- SUPPLIED TEXT:
The benefits of using software robots include fast deployment (see Exhibit), consistent performance, and lower operational cost. For example, Deloitte staff used to comb through hundreds of thousands of legal documents looking for a change of control provisions during a client’s sale of a business unit, keeping dozens of employees busy for up to half a year. Now, using IPA, a team of six to eight employees can complete the same task in less than a month (Adelyn Zhou, “EY, Deloitte And PwC Embrace Artificial Intelligence For Tax And Accounting,” Forbes, Nov. 14, 2017, http://bit.ly/2DoELUD).

Exhibit

Average Speed of RPA Deployment

Source: https://blog.appliedai.com/rpa-implementation/

As software robots gain popularity in business, RPA vendors have begun to offer services to help their clients improve productivity. Using software robots, accountants can be free from repetitive and time-consuming routines—such as data extraction and compilation—and focus on more complex tasks such as analytics and strategy development. This article will help CPAs understand software robots and offer some suggestions to adapt to the new world.

- REQUIRED ACTION: Copy word for word the stretch of the software robots passage from "As software robots" through "the new world.".

- MATERIAL SUPPLIED:
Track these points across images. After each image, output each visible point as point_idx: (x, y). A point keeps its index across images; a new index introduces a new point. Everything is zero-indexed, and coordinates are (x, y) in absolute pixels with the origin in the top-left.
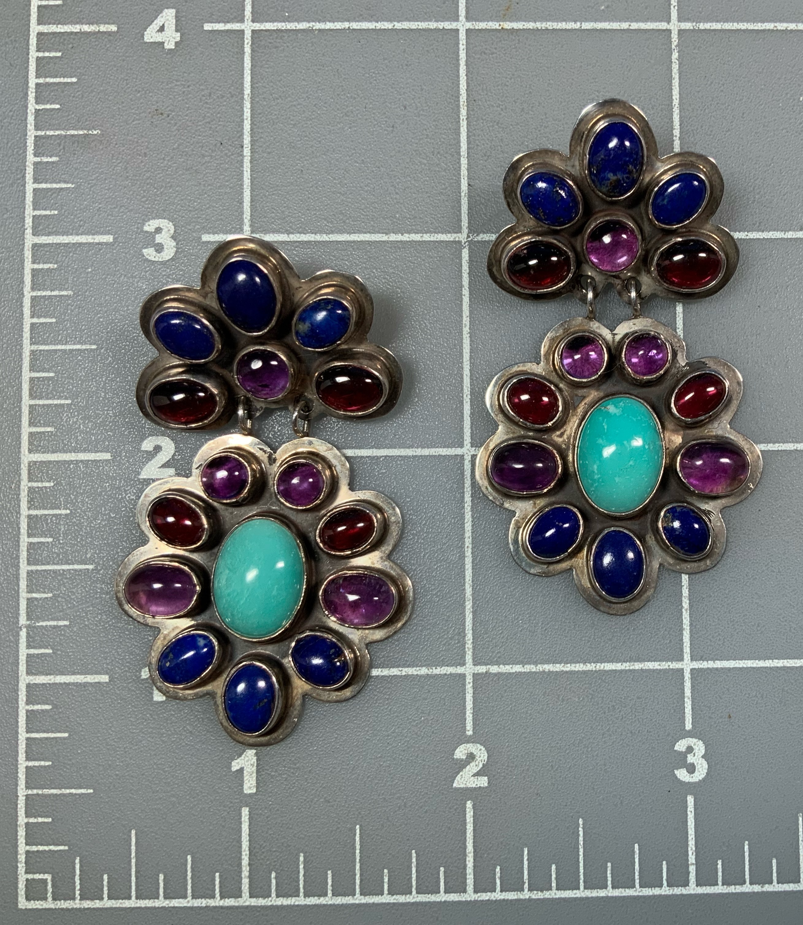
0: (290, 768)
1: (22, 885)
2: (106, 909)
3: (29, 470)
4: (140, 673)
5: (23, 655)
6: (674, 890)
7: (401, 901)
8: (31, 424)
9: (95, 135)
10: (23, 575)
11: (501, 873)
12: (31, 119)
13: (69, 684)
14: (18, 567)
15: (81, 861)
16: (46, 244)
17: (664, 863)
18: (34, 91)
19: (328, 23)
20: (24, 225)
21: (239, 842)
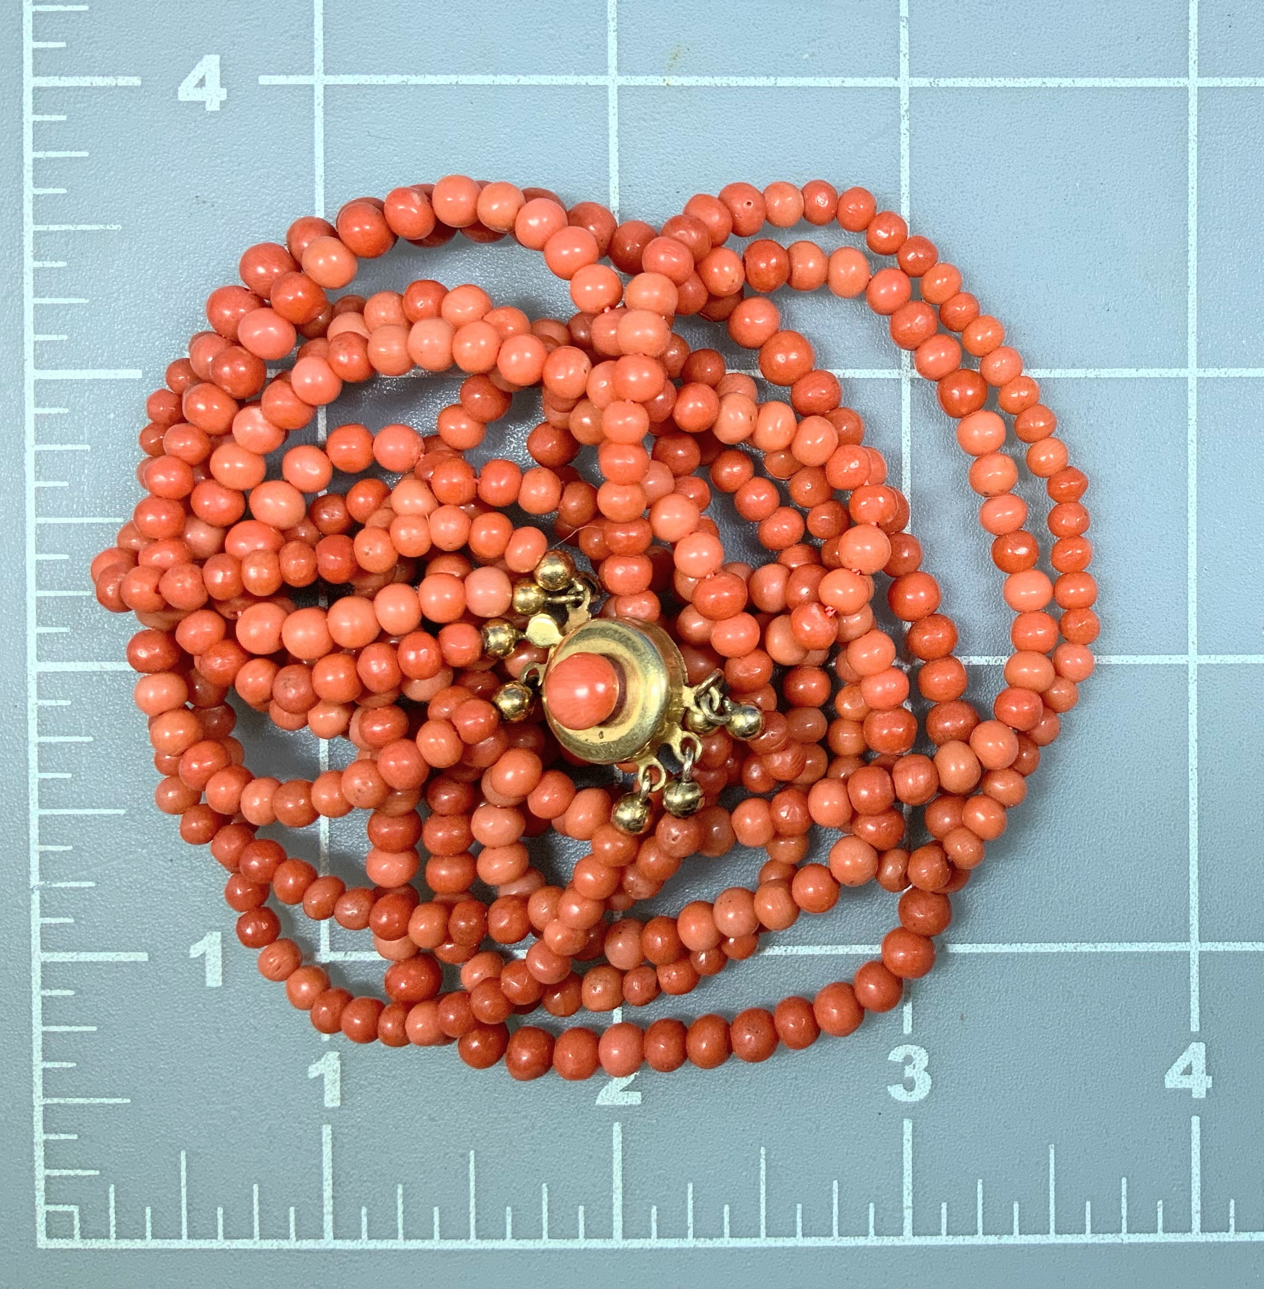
0: (383, 1075)
1: (41, 1220)
2: (149, 1251)
3: (39, 684)
4: (188, 950)
5: (37, 925)
6: (883, 1240)
7: (528, 1247)
8: (40, 622)
9: (114, 231)
10: (34, 822)
11: (658, 1215)
12: (28, 208)
13: (96, 963)
14: (27, 811)
15: (116, 1191)
16: (53, 381)
17: (871, 1205)
18: (31, 169)
19: (428, 76)
20: (23, 354)
21: (319, 1167)
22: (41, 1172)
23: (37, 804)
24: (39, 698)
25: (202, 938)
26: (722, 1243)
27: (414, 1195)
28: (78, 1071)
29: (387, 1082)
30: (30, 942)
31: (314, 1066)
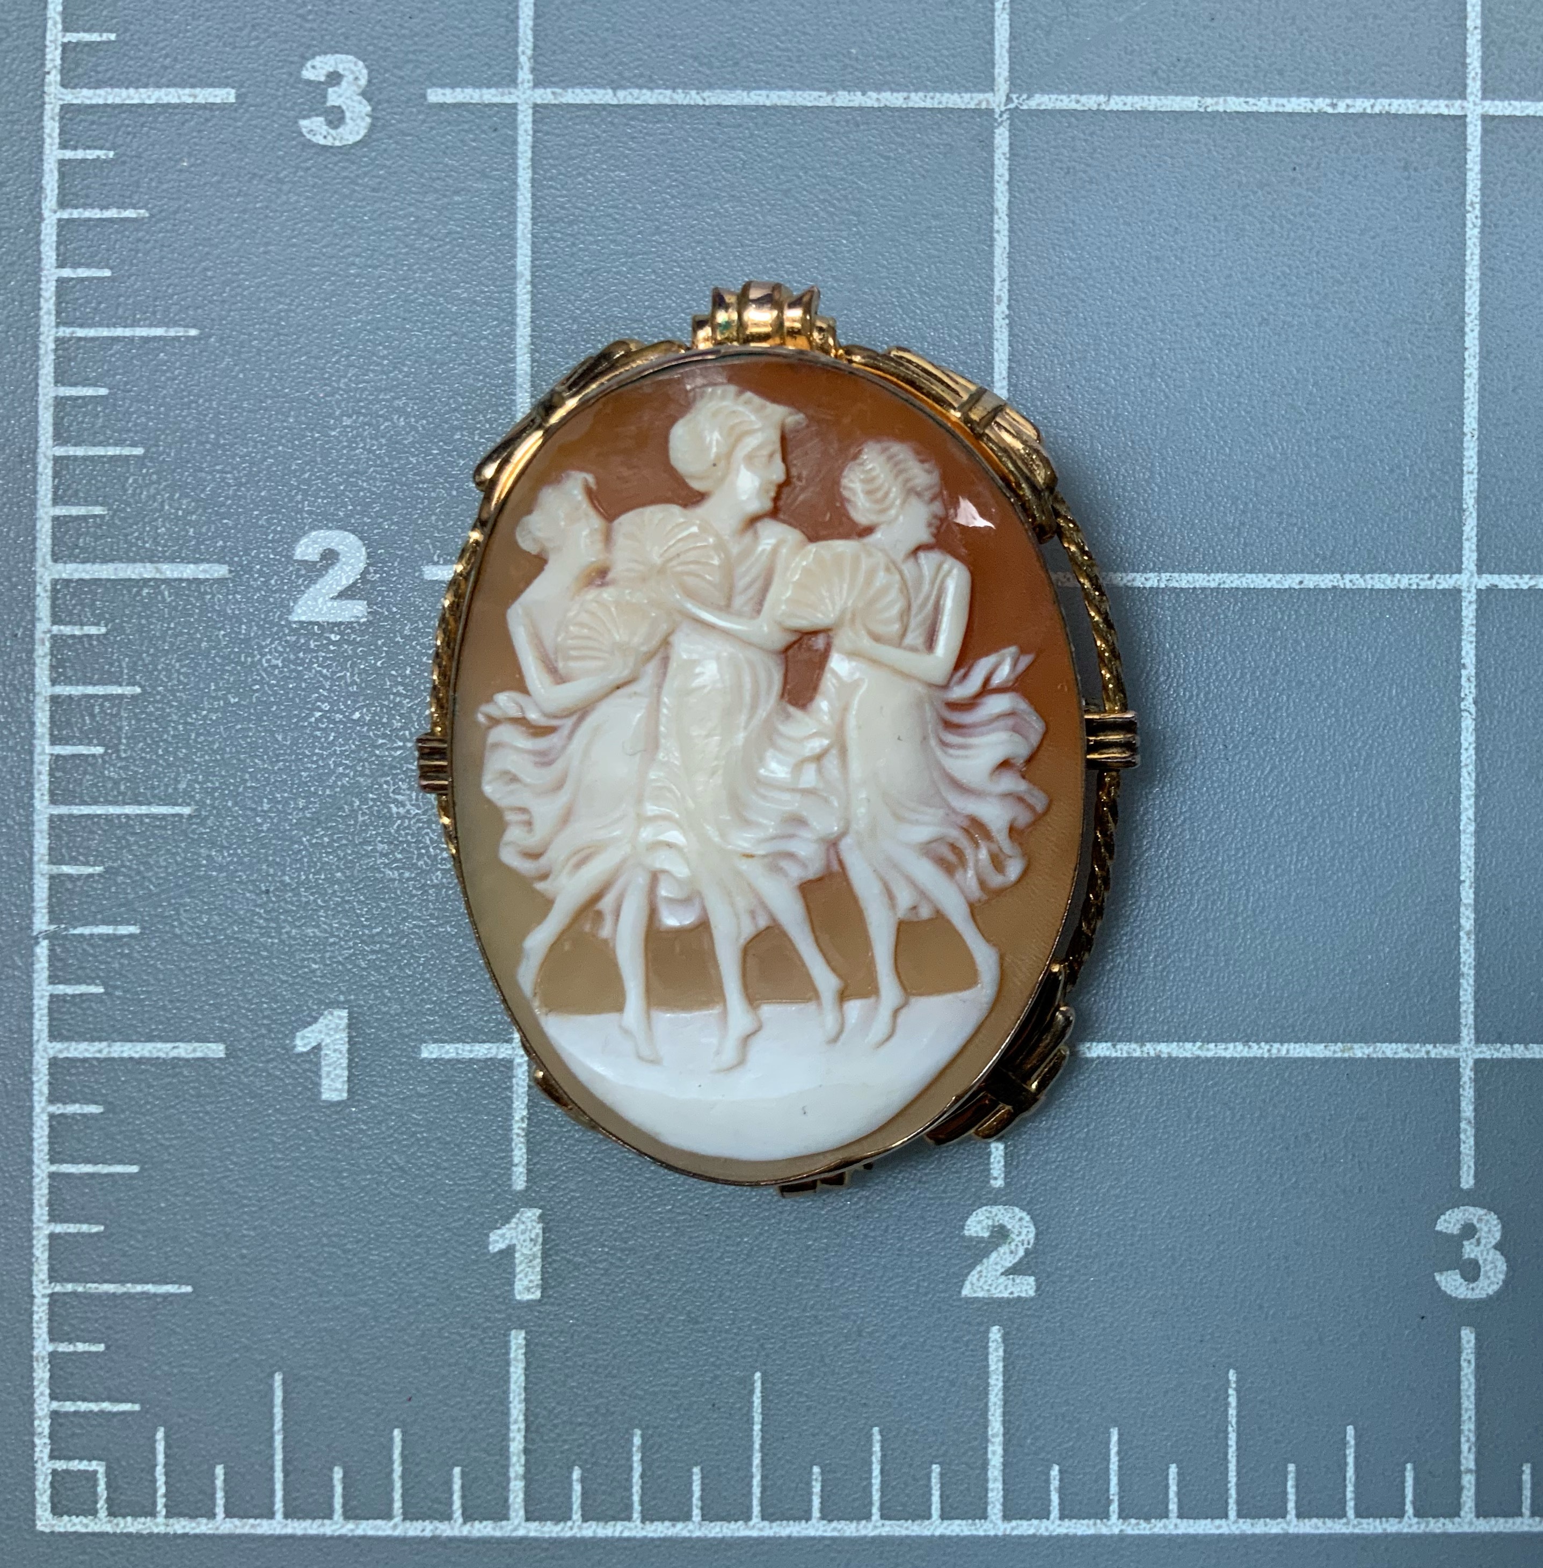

- RESPONSE AREA:
As software robots gain popularity in business, RPA vendors have begun to offer services to help their clients improve productivity. Using software robots, accountants can be free from repetitive and time-consuming routines—such as data extraction and compilation—and focus on more complex tasks such as analytics and strategy development. This article will help CPAs understand software robots and offer some suggestions to adapt to the new world.